The NYT is in favor of the Whitney Museum of American Art's planned expansion. The Whitney is located in what's apparently "the Upper East Side Historic District, a landmark neighborhood," or, as I think of it, back home. There's plenty of history in my old bedroom, even, what with my stubborn refusal to spend vacations going through old stacks of AP English papers ("Why did I get an A- on that one?!"), old physics tests ("Wow, I was lucky to escape with a C") and the like...

But in a more universal sense, the UES is certainly pretty--if you're not into done-up women and lap dogs, you will still find beauty in the buildings themselves--and is a whole lot less sterile and boxy than Chicago's equivalent neighborhood, the ostentatiously named Gold Coast. But it's the Whitney expanding, not the Ralph Lauren store(s)...oh wait, they're both expanding, and are likely to one day have a territory dispute, with blameless 73rd Street being up for grabs. You heard it here first. But yeah, the Whitney is just going to make the area classier, and if you were the UES and you heard about a new overhaul that would make you classier, you'd go for it.

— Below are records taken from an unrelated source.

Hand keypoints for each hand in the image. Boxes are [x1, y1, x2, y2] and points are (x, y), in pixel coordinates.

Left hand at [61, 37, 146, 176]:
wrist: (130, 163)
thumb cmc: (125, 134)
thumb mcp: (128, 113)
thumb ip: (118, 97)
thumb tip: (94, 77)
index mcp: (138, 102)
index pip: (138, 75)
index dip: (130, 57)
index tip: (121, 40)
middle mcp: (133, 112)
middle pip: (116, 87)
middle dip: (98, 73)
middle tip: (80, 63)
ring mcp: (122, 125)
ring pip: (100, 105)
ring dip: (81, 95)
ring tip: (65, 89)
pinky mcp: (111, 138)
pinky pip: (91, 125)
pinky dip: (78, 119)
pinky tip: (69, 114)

Concluding, the NYT editors write:

Critics often charge the preservation movement with an almost puritanical reverence for the past, and preservationists often charge proponents of contemporary architecture with willfully disregarding it. The Whitney Museum's expansion seems like the best of both worlds: a much-needed expansion that is deeply respectful of history.

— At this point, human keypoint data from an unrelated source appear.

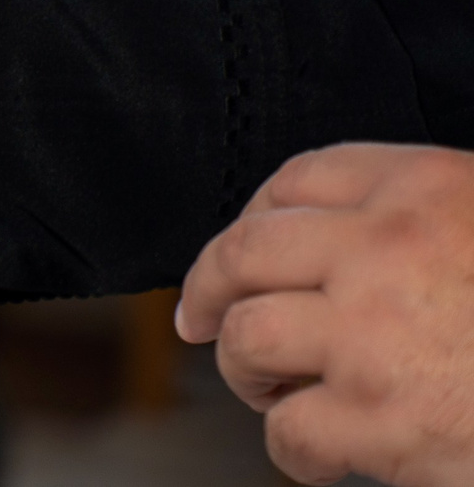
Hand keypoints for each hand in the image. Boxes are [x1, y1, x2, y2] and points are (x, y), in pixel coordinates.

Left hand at [178, 143, 473, 484]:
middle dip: (210, 286)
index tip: (241, 246)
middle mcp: (384, 249)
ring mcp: (374, 336)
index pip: (300, 178)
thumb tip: (348, 244)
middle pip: (245, 252)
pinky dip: (296, 449)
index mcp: (425, 190)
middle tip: (199, 316)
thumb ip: (433, 226)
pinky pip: (292, 432)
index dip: (256, 214)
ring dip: (248, 368)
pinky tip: (321, 454)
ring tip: (271, 387)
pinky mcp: (382, 422)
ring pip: (248, 338)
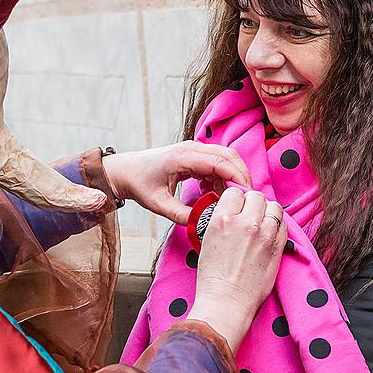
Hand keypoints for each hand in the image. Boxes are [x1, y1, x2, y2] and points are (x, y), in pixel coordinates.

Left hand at [101, 141, 250, 224]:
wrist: (125, 171)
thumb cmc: (139, 183)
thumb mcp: (159, 204)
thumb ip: (181, 215)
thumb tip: (202, 223)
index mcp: (183, 156)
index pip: (220, 162)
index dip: (237, 177)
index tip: (247, 194)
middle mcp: (191, 148)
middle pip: (229, 155)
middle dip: (241, 176)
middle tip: (247, 198)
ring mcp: (193, 150)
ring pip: (225, 158)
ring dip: (231, 178)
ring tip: (227, 200)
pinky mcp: (193, 156)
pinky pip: (216, 163)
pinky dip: (220, 178)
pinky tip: (212, 194)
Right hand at [186, 189, 285, 351]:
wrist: (227, 302)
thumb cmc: (214, 278)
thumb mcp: (207, 240)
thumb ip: (222, 220)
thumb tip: (234, 210)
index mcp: (222, 219)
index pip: (235, 193)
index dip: (236, 201)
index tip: (236, 208)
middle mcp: (245, 222)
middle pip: (256, 196)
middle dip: (252, 204)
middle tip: (249, 216)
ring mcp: (264, 233)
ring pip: (273, 206)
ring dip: (268, 212)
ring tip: (261, 224)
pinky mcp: (278, 246)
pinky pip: (283, 224)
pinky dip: (277, 226)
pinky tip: (269, 236)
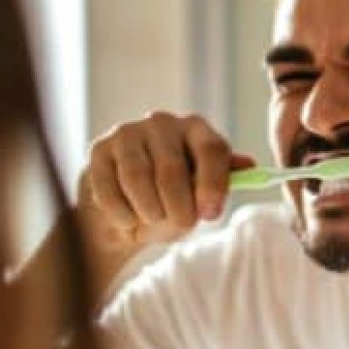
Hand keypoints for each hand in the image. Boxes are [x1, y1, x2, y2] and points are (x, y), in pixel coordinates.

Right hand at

The UES itself is all about "an almost puritanical reverence for the past." You can see it in the men and women who, regardless of ethnic or racial heritage, have the blond hair, driving shoes, and, for men, pink button-down shirts of the old-time WASPs. You can see it in the schoolgirls, in this post-Britney age, still heading off to school in plaid. And you can see it in the hipster-free zones that comprise the slightly shabbier areas around the neighborhood itself--go east to post-fraternity/girls' night out bars, go west to Central Park, south to business-oriented Midtown, and north to Carnegie Hill, an area you are not technically allowed to enter unless you have at least heard of Groton, but where size zero J. Crew, not Prada, is the norm. The wealthier areas of Chicago, with their white sneakers-track pants-North Face fleece uniform, seem positively futuristic in comparison.